By Riva Preil
Prolotherapy, also known as proliferation therapy, is an alternative approach to alleviating musculoskeletal and connective tissue pain. The treatment involves injecting an irritant solution (such as hyperosmolar dextrose sugar) into a joint, a lax ligament, or a strained tendon. Other agents commonly used are glycerine, lidocaine, phenol, and sodium morrhuate. The rationale behind prolotherapy is that injection of a non-irritating substance will trigger the body’s inflammatory process which creates new fibers in the muscles. This allows for healing and repair of damaged or weak tendons and ligaments. This in turn decreases pain because the previously weakened areas no longer transmit pain signals to the brain. Frequency of treatment is every two to six weeks for several months or until pain subsides. Prolotherapy is most commonly used to treat low back pain, knee osteoarthritis, neck strain, costochondritis, Achilles tendinopathy, lateral epicondylitis, and fibromyalgia.
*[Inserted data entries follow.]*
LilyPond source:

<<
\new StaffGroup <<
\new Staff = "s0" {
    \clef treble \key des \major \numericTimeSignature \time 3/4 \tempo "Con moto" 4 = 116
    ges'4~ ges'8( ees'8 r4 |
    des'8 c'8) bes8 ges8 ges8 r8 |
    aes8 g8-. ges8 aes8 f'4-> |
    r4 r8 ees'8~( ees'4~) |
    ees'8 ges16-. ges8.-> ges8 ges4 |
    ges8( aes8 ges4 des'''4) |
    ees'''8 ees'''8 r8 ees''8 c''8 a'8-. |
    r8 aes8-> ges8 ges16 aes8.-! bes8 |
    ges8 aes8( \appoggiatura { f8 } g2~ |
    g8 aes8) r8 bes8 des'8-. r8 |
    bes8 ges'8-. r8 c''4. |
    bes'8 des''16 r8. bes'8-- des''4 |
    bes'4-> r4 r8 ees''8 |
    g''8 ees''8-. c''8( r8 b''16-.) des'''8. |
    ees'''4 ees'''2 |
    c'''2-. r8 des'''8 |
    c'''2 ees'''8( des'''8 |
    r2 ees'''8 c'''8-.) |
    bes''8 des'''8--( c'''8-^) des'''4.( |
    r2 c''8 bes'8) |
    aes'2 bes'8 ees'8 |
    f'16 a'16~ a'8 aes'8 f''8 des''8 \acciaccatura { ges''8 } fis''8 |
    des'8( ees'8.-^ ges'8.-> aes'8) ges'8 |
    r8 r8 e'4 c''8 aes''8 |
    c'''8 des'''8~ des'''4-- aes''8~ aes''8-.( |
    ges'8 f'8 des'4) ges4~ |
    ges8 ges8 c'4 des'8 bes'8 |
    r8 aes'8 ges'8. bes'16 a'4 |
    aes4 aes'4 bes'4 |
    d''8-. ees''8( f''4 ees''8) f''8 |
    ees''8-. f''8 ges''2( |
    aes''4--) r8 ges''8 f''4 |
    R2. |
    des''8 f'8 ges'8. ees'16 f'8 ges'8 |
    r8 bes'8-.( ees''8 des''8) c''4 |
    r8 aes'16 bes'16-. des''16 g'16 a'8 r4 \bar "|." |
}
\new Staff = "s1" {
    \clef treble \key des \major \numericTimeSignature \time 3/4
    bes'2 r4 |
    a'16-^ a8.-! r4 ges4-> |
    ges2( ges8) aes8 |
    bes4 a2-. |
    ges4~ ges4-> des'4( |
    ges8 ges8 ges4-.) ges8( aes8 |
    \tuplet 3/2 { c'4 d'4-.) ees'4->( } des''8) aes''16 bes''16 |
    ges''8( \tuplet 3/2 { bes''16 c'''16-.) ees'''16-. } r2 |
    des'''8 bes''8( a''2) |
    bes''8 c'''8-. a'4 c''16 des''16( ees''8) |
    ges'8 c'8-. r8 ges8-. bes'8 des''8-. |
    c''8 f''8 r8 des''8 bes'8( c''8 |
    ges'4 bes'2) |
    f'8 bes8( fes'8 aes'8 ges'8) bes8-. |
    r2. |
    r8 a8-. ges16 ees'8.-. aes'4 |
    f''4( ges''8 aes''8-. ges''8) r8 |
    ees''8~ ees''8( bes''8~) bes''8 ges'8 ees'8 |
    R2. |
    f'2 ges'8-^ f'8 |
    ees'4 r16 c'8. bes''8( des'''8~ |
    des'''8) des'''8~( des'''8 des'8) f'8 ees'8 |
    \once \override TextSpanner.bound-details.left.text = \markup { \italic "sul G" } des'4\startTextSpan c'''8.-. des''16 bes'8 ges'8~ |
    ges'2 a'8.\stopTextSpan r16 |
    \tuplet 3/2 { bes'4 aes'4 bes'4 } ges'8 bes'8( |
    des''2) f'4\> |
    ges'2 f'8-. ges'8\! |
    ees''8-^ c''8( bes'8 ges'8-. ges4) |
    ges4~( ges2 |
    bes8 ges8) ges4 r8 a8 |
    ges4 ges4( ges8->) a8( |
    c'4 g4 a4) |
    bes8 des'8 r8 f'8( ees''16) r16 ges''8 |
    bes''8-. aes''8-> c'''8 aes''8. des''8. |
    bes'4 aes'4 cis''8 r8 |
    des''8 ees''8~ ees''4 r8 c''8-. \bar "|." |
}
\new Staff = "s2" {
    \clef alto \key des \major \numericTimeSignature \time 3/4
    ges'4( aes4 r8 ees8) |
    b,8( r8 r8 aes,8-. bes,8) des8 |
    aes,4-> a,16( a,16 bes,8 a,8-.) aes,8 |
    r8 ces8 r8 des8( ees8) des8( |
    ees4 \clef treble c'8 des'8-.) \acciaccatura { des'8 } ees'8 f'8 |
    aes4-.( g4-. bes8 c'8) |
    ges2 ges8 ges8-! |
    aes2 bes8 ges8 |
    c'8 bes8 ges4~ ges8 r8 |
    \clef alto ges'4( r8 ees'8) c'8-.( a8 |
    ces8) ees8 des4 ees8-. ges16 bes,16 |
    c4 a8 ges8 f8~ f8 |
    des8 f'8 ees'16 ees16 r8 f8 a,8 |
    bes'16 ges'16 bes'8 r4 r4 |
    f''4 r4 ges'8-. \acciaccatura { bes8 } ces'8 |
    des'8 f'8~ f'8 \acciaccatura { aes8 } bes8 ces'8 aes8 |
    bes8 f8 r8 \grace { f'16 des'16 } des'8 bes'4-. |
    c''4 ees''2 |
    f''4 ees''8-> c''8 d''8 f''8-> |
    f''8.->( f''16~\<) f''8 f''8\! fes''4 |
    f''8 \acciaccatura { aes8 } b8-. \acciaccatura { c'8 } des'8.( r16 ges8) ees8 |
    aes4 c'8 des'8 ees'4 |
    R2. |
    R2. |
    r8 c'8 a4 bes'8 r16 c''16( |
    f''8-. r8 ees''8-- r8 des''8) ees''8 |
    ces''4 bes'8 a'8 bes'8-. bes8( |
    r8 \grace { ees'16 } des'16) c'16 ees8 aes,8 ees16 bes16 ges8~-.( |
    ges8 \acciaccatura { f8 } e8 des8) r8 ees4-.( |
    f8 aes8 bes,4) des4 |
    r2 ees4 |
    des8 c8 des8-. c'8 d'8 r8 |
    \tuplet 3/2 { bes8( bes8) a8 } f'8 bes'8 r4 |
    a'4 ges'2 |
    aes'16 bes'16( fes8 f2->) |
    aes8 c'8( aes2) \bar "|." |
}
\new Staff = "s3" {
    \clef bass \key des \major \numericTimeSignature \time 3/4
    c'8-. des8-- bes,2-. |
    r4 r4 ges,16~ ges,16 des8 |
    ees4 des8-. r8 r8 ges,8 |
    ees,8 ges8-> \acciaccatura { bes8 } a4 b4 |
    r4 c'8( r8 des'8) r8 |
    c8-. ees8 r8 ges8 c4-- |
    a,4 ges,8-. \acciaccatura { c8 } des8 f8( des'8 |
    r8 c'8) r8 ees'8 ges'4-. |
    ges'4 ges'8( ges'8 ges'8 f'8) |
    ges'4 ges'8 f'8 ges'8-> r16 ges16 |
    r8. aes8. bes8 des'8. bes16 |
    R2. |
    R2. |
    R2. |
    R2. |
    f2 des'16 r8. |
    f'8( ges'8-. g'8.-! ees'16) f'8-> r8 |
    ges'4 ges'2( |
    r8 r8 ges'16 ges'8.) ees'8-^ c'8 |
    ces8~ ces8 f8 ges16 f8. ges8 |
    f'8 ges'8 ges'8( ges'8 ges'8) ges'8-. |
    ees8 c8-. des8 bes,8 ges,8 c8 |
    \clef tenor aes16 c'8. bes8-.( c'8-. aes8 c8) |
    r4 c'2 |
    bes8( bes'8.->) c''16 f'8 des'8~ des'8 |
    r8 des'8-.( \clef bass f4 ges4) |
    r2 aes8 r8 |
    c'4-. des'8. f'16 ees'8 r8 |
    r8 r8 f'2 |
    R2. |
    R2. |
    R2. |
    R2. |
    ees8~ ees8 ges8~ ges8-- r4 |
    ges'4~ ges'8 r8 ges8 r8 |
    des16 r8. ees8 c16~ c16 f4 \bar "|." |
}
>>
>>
Historically, prolotherapy was first used in the 1930s to treat ligament laxity. In the 1950s, Dr. George S. Hackett, a general surgeon in the United States, used the technique to treat hernias and joint pain, and his work was continued by Dr. Gustav Anders Hemwall shortly thereafter. A literature review in 2006 revealed that prolotherapy is more beneficial when used in conjunction with physical therapy, spinal mobilization, and costicosteroid injections to treat low back pain compared to prolotherapy alone. Some of the side effects may include local pain and/or numbness at the injection site, or mild bleeding. Unfortunately, most insurance companies, including Medicare, do not cover this type of treatment.